Conclusions: Reduction of free fatty acids with acipimox is a stimulus for GH secretion in DM1. The combined administration of GHRH plus acipimox induces a markedly increased GH secretion in type 1 diabetic patients when compared with normal subjects. These data suggest that patients with DM1 exhibit a greater GH secretory capacity than control subjects, despite the fact that endogenous FFA levels seems to exert a greater inhibitory effect on GH secretion in these patients.

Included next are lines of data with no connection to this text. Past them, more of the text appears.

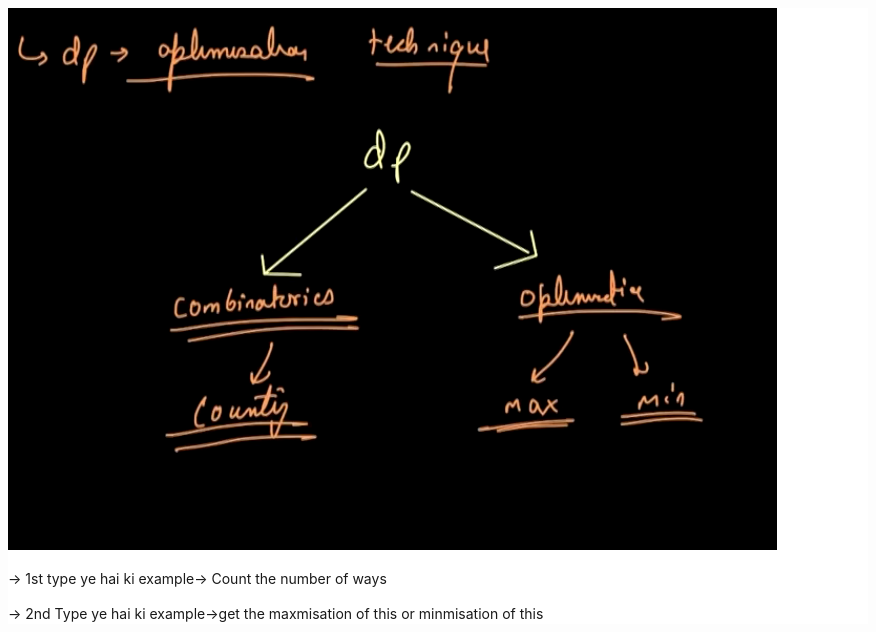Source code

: ![image 17 6.png](../../../../../../../Images/image%2017%206.png)

→ 1st type ye hai ki example→ Count the number of ways

→ 2nd Type ye hai ki example→get the maxmisation of this or minmisation of this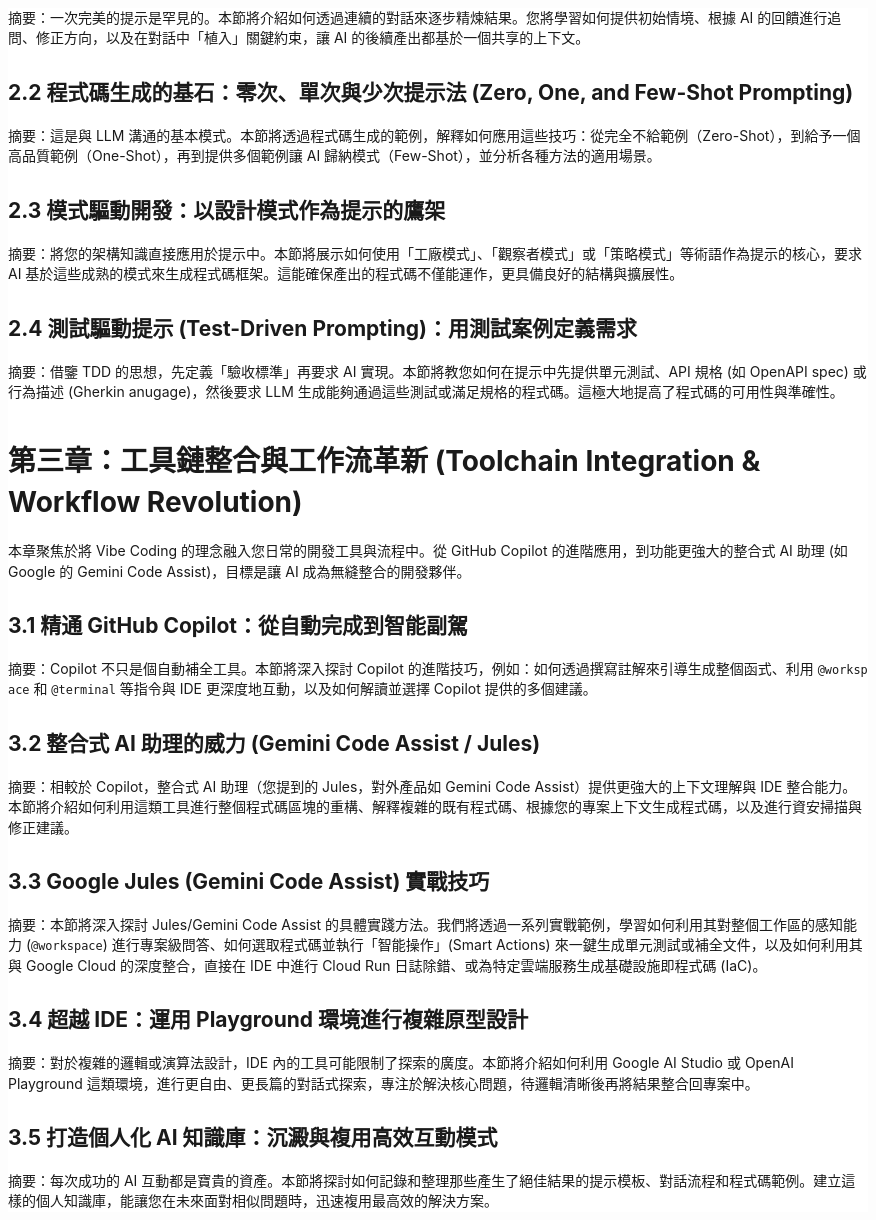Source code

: 摘要：一次完美的提示是罕見的。本節將介紹如何透過連續的對話來逐步精煉結果。您將學習如何提供初始情境、根據 AI 的回饋進行追問、修正方向，以及在對話中「植入」關鍵約束，讓 AI 的後續產出都基於一個共享的上下文。

## 2.2 程式碼生成的基石：零次、單次與少次提示法 (Zero, One, and Few-Shot Prompting)

摘要：這是與 LLM 溝通的基本模式。本節將透過程式碼生成的範例，解釋如何應用這些技巧：從完全不給範例（Zero-Shot），到給予一個高品質範例（One-Shot），再到提供多個範例讓 AI 歸納模式（Few-Shot），並分析各種方法的適用場景。

## 2.3 模式驅動開發：以設計模式作為提示的鷹架

摘要：將您的架構知識直接應用於提示中。本節將展示如何使用「工廠模式」、「觀察者模式」或「策略模式」等術語作為提示的核心，要求 AI 基於這些成熟的模式來生成程式碼框架。這能確保產出的程式碼不僅能運作，更具備良好的結構與擴展性。

## 2.4 測試驅動提示 (Test-Driven Prompting)：用測試案例定義需求

摘要：借鑒 TDD 的思想，先定義「驗收標準」再要求 AI 實現。本節將教您如何在提示中先提供單元測試、API 規格 (如 OpenAPI spec) 或行為描述 (Gherkin anugage)，然後要求 LLM 生成能夠通過這些測試或滿足規格的程式碼。這極大地提高了程式碼的可用性與準確性。

# 第三章：工具鏈整合與工作流革新 (Toolchain Integration & Workflow Revolution)

本章聚焦於將 Vibe Coding 的理念融入您日常的開發工具與流程中。從 GitHub Copilot 的進階應用，到功能更強大的整合式 AI 助理 (如 Google 的 Gemini Code Assist)，目標是讓 AI 成為無縫整合的開發夥伴。

## 3.1 精通 GitHub Copilot：從自動完成到智能副駕

摘要：Copilot 不只是個自動補全工具。本節將深入探討 Copilot 的進階技巧，例如：如何透過撰寫註解來引導生成整個函式、利用 `@workspace` 和 `@terminal` 等指令與 IDE 更深度地互動，以及如何解讀並選擇 Copilot 提供的多個建議。

## 3.2 整合式 AI 助理的威力 (Gemini Code Assist / Jules)

摘要：相較於 Copilot，整合式 AI 助理（您提到的 Jules，對外產品如 Gemini Code Assist）提供更強大的上下文理解與 IDE 整合能力。本節將介紹如何利用這類工具進行整個程式碼區塊的重構、解釋複雜的既有程式碼、根據您的專案上下文生成程式碼，以及進行資安掃描與修正建議。

## 3.3 Google Jules (Gemini Code Assist) 實戰技巧

摘要：本節將深入探討 Jules/Gemini Code Assist 的具體實踐方法。我們將透過一系列實戰範例，學習如何利用其對整個工作區的感知能力 (`@workspace`) 進行專案級問答、如何選取程式碼並執行「智能操作」(Smart Actions) 來一鍵生成單元測試或補全文件，以及如何利用其與 Google Cloud 的深度整合，直接在 IDE 中進行 Cloud Run 日誌除錯、或為特定雲端服務生成基礎設施即程式碼 (IaC)。

## 3.4 超越 IDE：運用 Playground 環境進行複雜原型設計

摘要：對於複雜的邏輯或演算法設計，IDE 內的工具可能限制了探索的廣度。本節將介紹如何利用 Google AI Studio 或 OpenAI Playground 這類環境，進行更自由、更長篇的對話式探索，專注於解決核心問題，待邏輯清晰後再將結果整合回專案中。

## 3.5 打造個人化 AI 知識庫：沉澱與複用高效互動模式

摘要：每次成功的 AI 互動都是寶貴的資產。本節將探討如何記錄和整理那些產生了絕佳結果的提示模板、對話流程和程式碼範例。建立這樣的個人知識庫，能讓您在未來面對相似問題時，迅速複用最高效的解決方案。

Growth hormone (GH) secretion is mainly dependent on the interaction between GHRH, Ghrelin, the recently isolated endogenous ligand of the GH-secretagogues (GHS)-receptor and somatostatin (Cuttler et al., 1996; Giustina & Veldhuis, 1998; Dieguez & Casanueva, 2000). In addition several neurotransmitters, peripheral hormones and metabolic signals influence GH secretion (Cutler et al., 1996; Giustina & Veldhuis, 1998).
In type 1 diabetes mellitus (DM1), high GH basal levels and exaggerated responses to several stimuli have been described. In normal subjects, hyperglycaemia inhibits pituitary GH response to provocative stimuli. However, DM1 patients, despite elevated blood glucose levels, show exaggerated GH responses to several physiological and pharmacological provocative tests (Hansen, 1970; Lorenzi et al., 1980; Krassowski et al., 1988; Almqvist et al., 1999), and they have mean 24-h GH levels higher than those of normal subjects (Asplin et al., 1989; Edge et al., 1990).
Abnormal GH secretion has been suggested as a causative factor in the development of the microangiopathic complications of diabetes (Lorenzi et al., 1980; Salardi et al., 1986; Edge et al., 1990; Blankestijn et al., 1993). Abnormal GH secretion may contribute to the altered metabolic control of diabetes, although chronic effects of elevated GH levels on the metabolism and control of diabetes are unknown (Hansen et al., 1970; Lorenzi et al., 1980; Krassowski et al., 1988; Asplin et al., 1989; Edge et al., 1990; Miller et al., 1992; Carroll et al., 2000).
Diabetes is associated with a generalized impairment in lipid metabolism and with increased plasma free fatty acid (FFA) levels (Basu et al., 2001; Boden et al., 2001), although others have found normal baseline plasma FFA in diabetic patients (Coiro et al., 1999). A classic feedback relationship has been postulated between GH and the FFA. GH has a direct lipolytic effect on adipose tissue, leading to the release of glycerol, FFA and ketone bodies (Vance, 1993). Pharmacological reduction of FFA is associated with GH release (Dieguez & Casanueva, 1995). Acipimox is an antilipolytic drug that blocks lipolysis, is devoid of side-effects and produces an acute reduction of FFA (Pontiroli et al., 1990, 1991).
The aim of this study was to evaluate whether increased GH secretion in type DM1 could be due to an impairment of the inhibitory effect exerted by circulating FFA.